# Provided entries

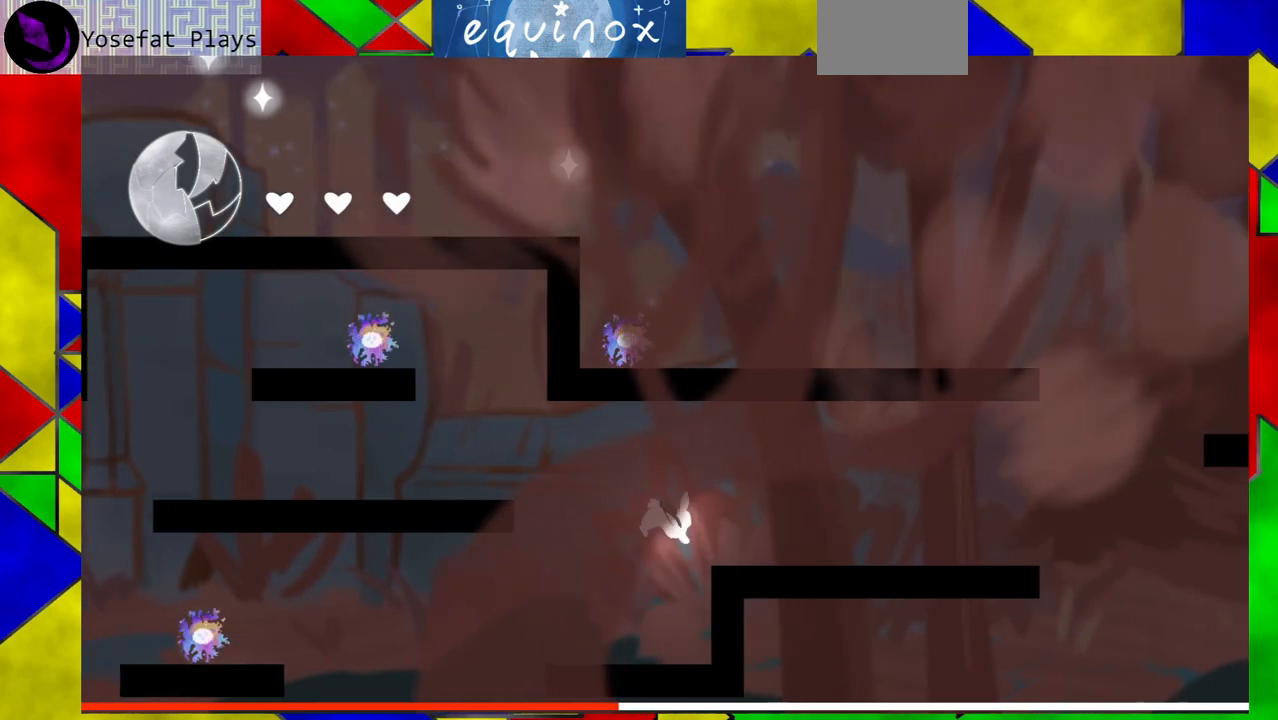
{"buttons": ["DPAD_RIGHT"], "events": [[117, "B", "down"], [467, "B", "up"]]}
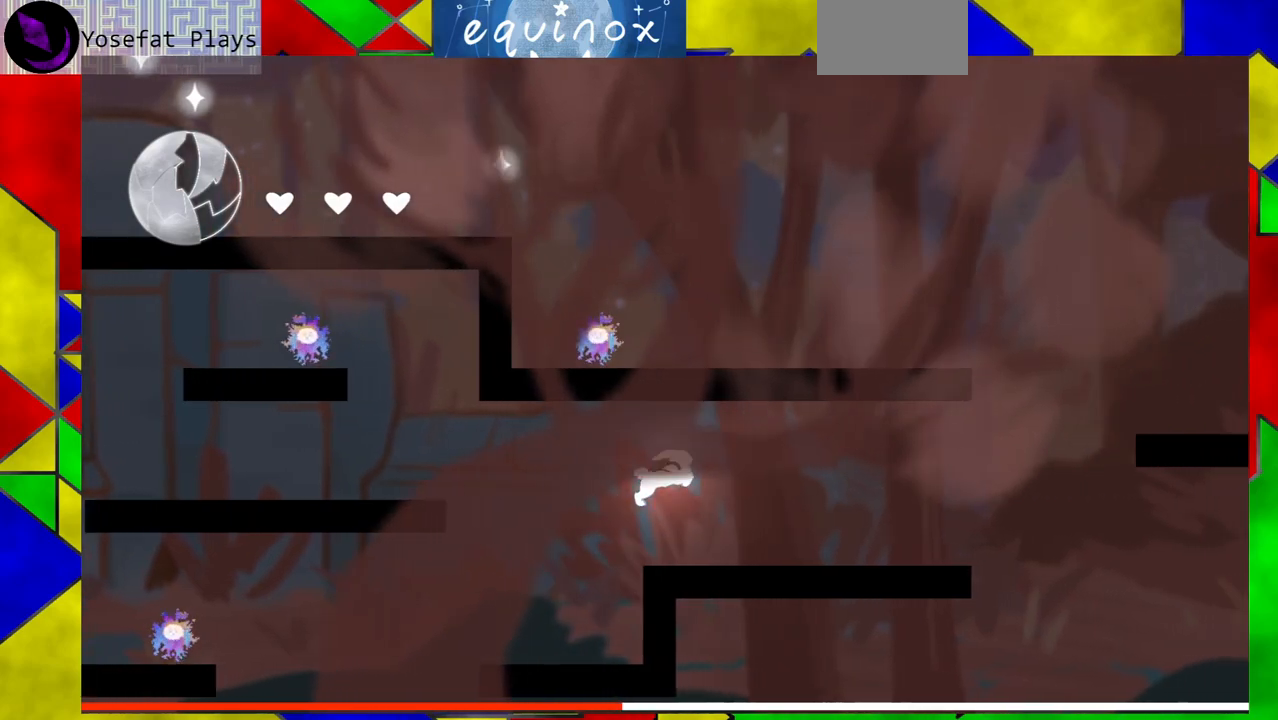
{"buttons": ["DPAD_RIGHT"], "events": []}
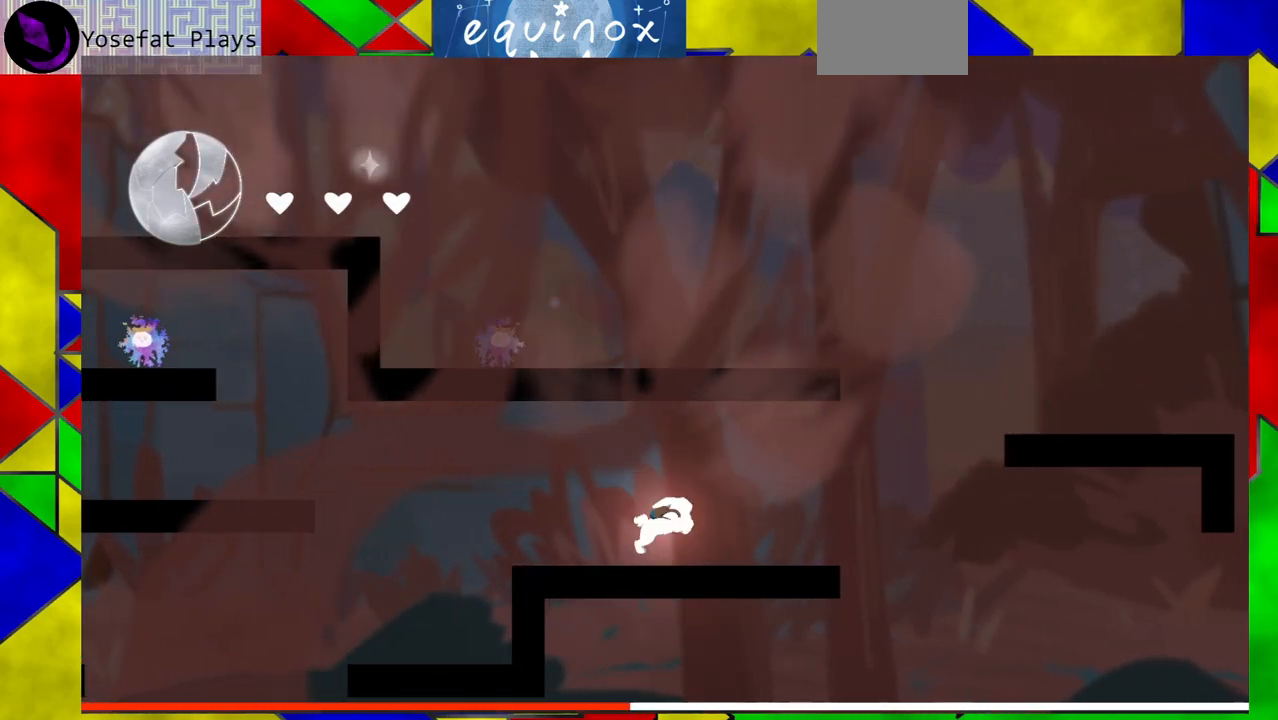
{"buttons": ["B", "DPAD_RIGHT"], "events": [[500, "B", "down"]]}
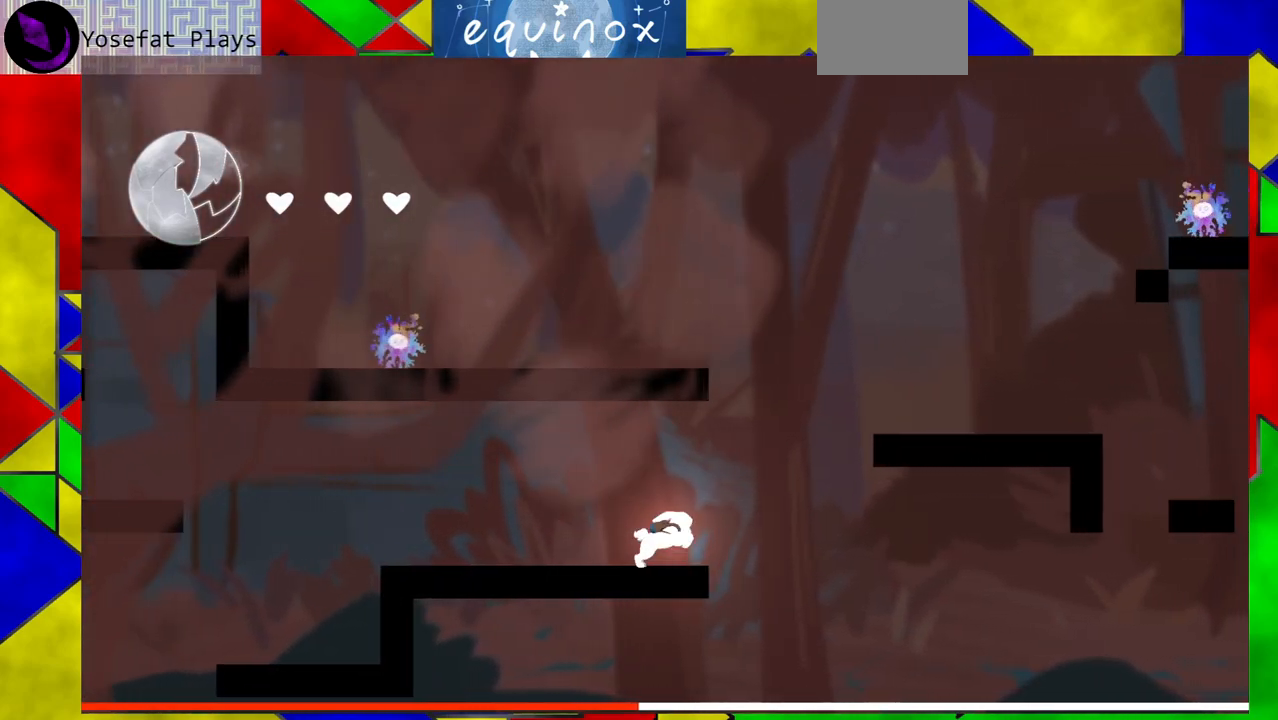
{"buttons": ["B", "DPAD_RIGHT"], "events": [[317, "B", "up"], [450, "B", "down"]]}
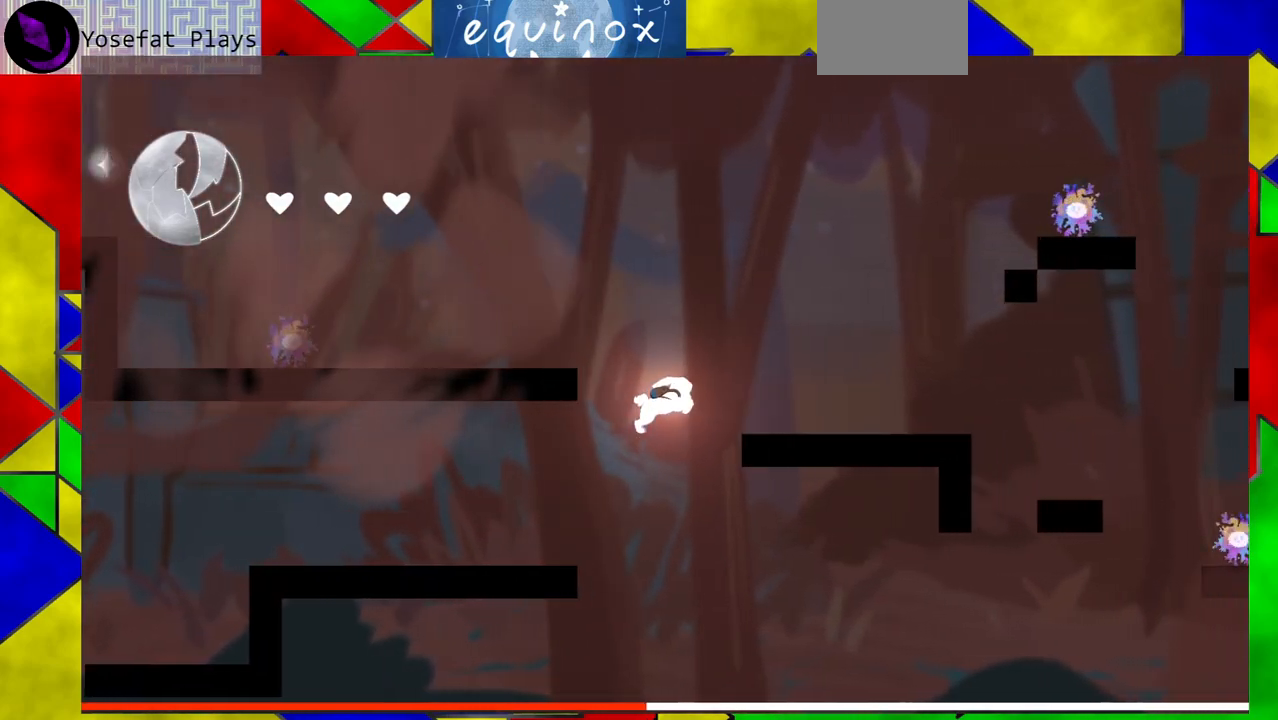
{"buttons": ["DPAD_RIGHT"], "events": [[167, "B", "up"]]}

# What this task involves
Your answer must be every line from the listing above that holds the string "down".

# Answer box
{"buttons": ["DPAD_RIGHT"], "events": [[117, "B", "down"], [467, "B", "up"]]}
{"buttons": ["B", "DPAD_RIGHT"], "events": [[500, "B", "down"]]}
{"buttons": ["B", "DPAD_RIGHT"], "events": [[317, "B", "up"], [450, "B", "down"]]}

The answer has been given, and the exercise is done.